INSTRUCTIONS TO FOLLOW: Every line of the listing that contains the word "deeper" is to be copied out.

RAW DATA:
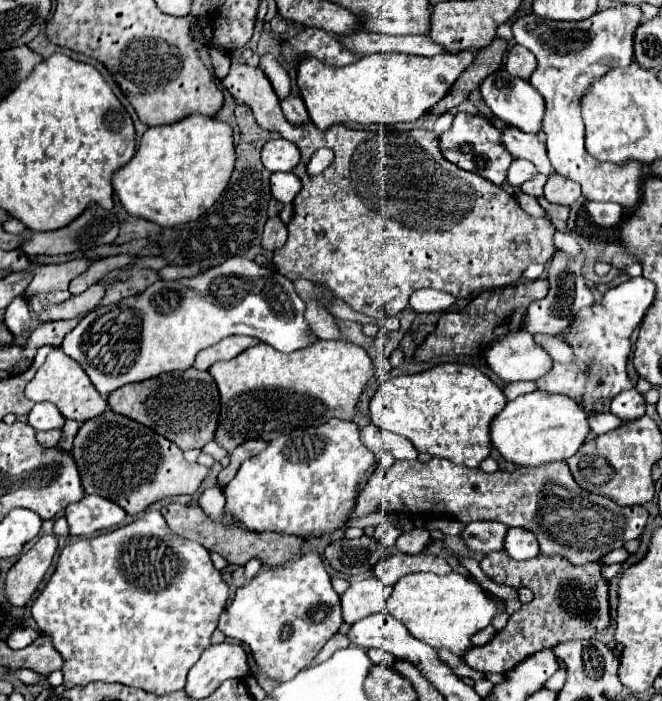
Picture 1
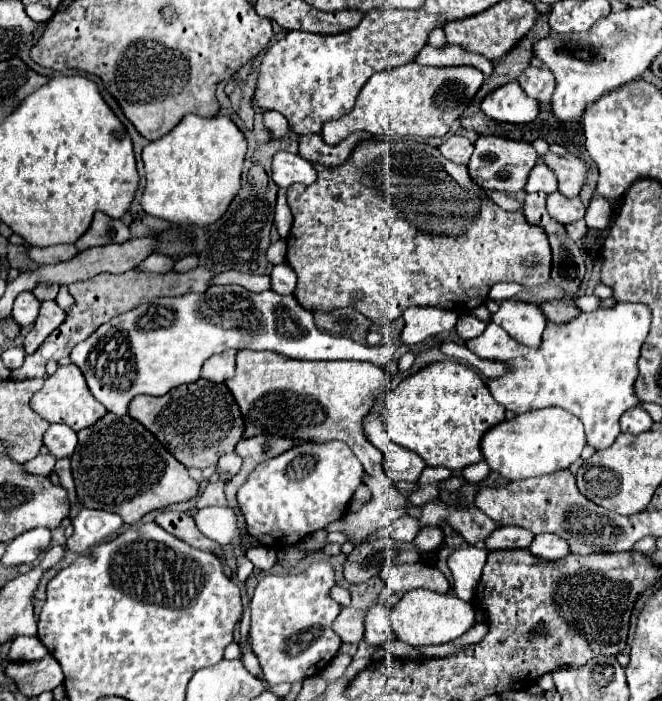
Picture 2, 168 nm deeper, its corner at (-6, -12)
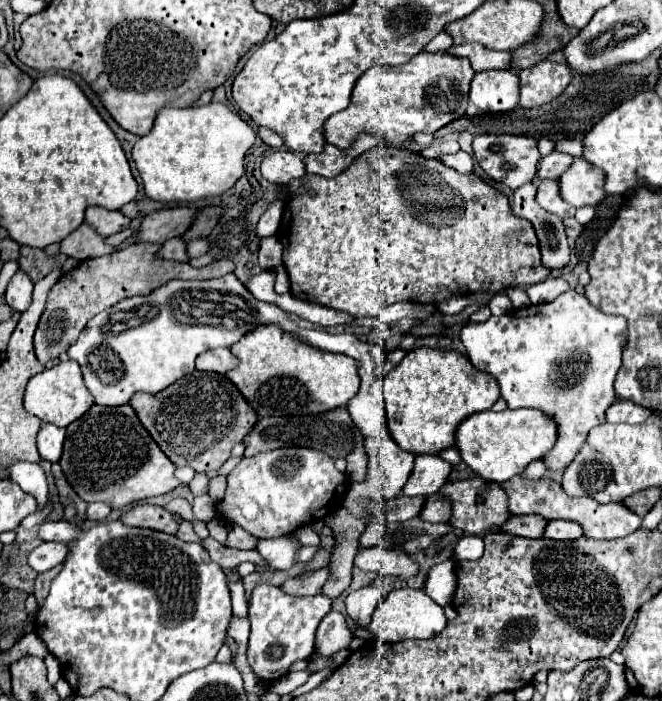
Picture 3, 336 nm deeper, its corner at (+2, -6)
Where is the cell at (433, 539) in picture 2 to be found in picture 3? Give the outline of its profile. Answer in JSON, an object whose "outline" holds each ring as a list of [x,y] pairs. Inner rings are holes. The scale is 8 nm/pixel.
{"outline":[[[431,494],[425,502],[421,518],[427,522],[447,522],[451,518],[449,498],[441,498],[441,494]]]}

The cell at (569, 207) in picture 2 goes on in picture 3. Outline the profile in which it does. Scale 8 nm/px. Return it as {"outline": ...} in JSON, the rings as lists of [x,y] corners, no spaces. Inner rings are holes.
{"outline":[[[549,178],[549,180],[537,180],[537,194],[535,194],[535,200],[537,204],[559,216],[559,218],[567,218],[567,216],[575,216],[575,208],[569,206],[563,198],[561,198],[561,192],[559,192],[559,186],[557,186],[557,180]]]}

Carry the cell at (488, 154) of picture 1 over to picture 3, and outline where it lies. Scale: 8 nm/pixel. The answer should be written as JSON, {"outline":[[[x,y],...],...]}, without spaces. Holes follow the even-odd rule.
{"outline":[[[483,134],[483,136],[475,136],[473,140],[473,152],[477,162],[481,164],[481,168],[497,182],[503,182],[509,188],[519,188],[527,182],[533,182],[535,174],[537,174],[537,162],[541,160],[539,148],[537,148],[537,140],[531,136],[511,136],[511,134],[501,134],[501,136],[493,136],[493,134]]]}

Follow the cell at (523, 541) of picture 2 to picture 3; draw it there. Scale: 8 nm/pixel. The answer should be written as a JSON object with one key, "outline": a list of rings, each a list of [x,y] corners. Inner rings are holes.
{"outline":[[[523,514],[523,516],[511,516],[501,530],[509,532],[513,536],[525,536],[525,538],[541,538],[545,532],[545,526],[549,524],[547,518],[541,518],[539,514]]]}

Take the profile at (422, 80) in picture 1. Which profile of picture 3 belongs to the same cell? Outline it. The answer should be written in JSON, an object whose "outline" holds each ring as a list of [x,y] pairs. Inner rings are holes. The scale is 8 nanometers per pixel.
{"outline":[[[421,52],[403,66],[381,66],[367,70],[355,84],[351,104],[325,122],[329,144],[345,150],[357,134],[377,134],[385,146],[405,148],[417,132],[435,134],[449,122],[465,116],[469,84],[475,70],[467,58],[449,52]]]}

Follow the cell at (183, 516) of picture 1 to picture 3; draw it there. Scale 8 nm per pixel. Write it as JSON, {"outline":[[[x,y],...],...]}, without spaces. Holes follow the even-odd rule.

ANSWER TO THE EXERCISE:
Picture 2, 168 nm deeper, its corner at (-6, -12)
Picture 3, 336 nm deeper, its corner at (+2, -6)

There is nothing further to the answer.